# TASK INSTRUCTIONS
Please report every line in the material below where the word "tables" is found.

# AVAILABLE RECORDS
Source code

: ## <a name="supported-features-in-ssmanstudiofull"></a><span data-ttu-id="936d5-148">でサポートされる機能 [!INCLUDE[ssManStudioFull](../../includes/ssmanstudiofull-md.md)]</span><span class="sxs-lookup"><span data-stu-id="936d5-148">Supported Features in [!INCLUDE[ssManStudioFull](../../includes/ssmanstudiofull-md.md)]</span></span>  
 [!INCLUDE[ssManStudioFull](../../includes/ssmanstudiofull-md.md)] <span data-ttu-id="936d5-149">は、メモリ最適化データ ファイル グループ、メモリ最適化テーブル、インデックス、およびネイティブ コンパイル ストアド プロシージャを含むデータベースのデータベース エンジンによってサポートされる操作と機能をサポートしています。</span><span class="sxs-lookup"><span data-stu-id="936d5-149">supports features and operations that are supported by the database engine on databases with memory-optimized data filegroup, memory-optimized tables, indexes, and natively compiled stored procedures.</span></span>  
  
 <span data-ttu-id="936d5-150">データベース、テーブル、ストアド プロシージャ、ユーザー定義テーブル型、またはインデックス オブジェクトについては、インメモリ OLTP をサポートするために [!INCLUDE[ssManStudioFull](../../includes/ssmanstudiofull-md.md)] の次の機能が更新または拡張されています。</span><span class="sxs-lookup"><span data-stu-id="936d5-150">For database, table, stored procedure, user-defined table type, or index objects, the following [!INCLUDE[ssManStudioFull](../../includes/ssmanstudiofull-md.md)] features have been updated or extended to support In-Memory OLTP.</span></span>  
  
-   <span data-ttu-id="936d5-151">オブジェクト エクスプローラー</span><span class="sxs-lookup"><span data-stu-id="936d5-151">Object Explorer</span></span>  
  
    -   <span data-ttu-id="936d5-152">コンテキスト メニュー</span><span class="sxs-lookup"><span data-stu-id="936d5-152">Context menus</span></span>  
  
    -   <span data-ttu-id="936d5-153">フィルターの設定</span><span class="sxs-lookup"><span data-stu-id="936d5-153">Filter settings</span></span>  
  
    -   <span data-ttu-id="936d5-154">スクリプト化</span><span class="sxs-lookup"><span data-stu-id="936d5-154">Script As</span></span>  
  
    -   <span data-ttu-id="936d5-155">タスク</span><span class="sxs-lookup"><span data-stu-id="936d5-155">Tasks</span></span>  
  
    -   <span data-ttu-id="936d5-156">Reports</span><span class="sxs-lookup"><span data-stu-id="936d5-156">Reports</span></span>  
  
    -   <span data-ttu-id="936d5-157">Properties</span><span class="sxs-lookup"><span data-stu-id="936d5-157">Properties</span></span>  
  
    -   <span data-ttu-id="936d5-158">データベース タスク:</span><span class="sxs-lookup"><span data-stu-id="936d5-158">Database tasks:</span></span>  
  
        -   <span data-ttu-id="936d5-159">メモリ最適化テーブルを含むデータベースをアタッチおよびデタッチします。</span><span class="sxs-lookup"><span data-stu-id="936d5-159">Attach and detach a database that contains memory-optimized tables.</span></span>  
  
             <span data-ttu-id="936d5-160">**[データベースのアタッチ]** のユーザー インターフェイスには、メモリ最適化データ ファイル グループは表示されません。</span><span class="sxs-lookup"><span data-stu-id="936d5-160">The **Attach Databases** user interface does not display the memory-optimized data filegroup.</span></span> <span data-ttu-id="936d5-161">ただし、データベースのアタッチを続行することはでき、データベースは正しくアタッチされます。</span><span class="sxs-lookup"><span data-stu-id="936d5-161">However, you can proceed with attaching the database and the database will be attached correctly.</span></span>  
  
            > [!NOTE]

# REPLY
 [!INCLUDE[ssManStudioFull](../../includes/ssmanstudiofull-md.md)] <span data-ttu-id="936d5-149">は、メモリ最適化データ ファイル グループ、メモリ最適化テーブル、インデックス、およびネイティブ コンパイル ストアド プロシージャを含むデータベースのデータベース エンジンによってサポートされる操作と機能をサポートしています。</span><span class="sxs-lookup"><span data-stu-id="936d5-149">supports features and operations that are supported by the database engine on databases with memory-optimized data filegroup, memory-optimized tables, indexes, and natively compiled stored procedures.</span></span>  
        -   <span data-ttu-id="936d5-159">メモリ最適化テーブルを含むデータベースをアタッチおよびデタッチします。</span><span class="sxs-lookup"><span data-stu-id="936d5-159">Attach and detach a database that contains memory-optimized tables.</span></span>  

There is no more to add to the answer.